Now comes the next step in the chattering classes’ change of heart: “The Chase,” a novel published by Headline Review this week, which begins on February 19, 2005, the day that hunting with hounds became illegal. In Wiltshire, a group of people are gathering at Eastleigh, the home of Sir Leo Domeyne and his wife Celia. The family, no longer in its heyday, seems to rise to the occasion.Wayward sisters come back from London; banker brothers put on country clothes: the weekend has every appearance of being a last hurrah in spite of the ban. But author Candida Clark expertly turns this elegantly-told story into an elegy for the hunt, drawing out every nuance of pain and wistfulness in the situation and turning characters whose poshness might easily have been played for laughs back into humans living through real loss.

“Hunting is a bit like literature,” Candida Clark says in the book’s blurb. “It’s a way of enacting a ritual about life and death – the mystery of it all – without which life is so much flatter and blander. It’s also a part of our landscape. To wipe it out is simply to be in denial about that far-off place from where, like it or not, we all come; islanders, living off the land and sea, hunter-gatherers.”
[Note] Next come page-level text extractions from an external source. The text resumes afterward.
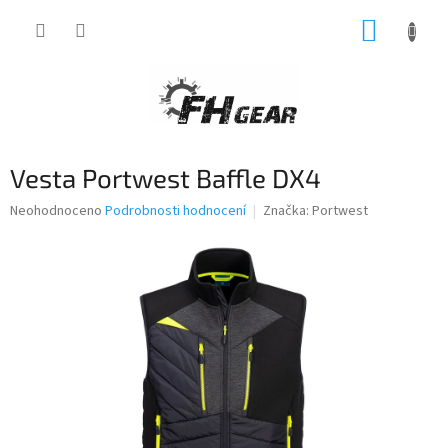
Přejít
NÁKUP
na
obsah
KOŠÍK
Vesta Portwest Baffle DX4
Průměrné
Neohodnoceno
Podrobnosti hodnocení
Značka:
Portwest
hodnocení
produktu
je
0,0
z
5
hvězdiček.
A conviction North Londoner, she nevertheless took up hunting on the day her book begins, February 19 2005, in what she describes as a political protest. It was a phone call from a hunting friend that persuaded her. “You believe in democracy, don’t you?” the voice at the other end said. “If you do, come out with the hunt.”

I’m finding it all strangely convincing, I must say. Loving the book. Enjoying the point-to-point. Already sympathetic to the idea of protesting against the Blair government’s silly law. I decided on the way back into London last weekend that I’d at least buy proper green wellies before trying another point-to-point. But at this rate I wouldn’t be surprised to find myself on horseback in a red coat too by the time the next hunting season begins.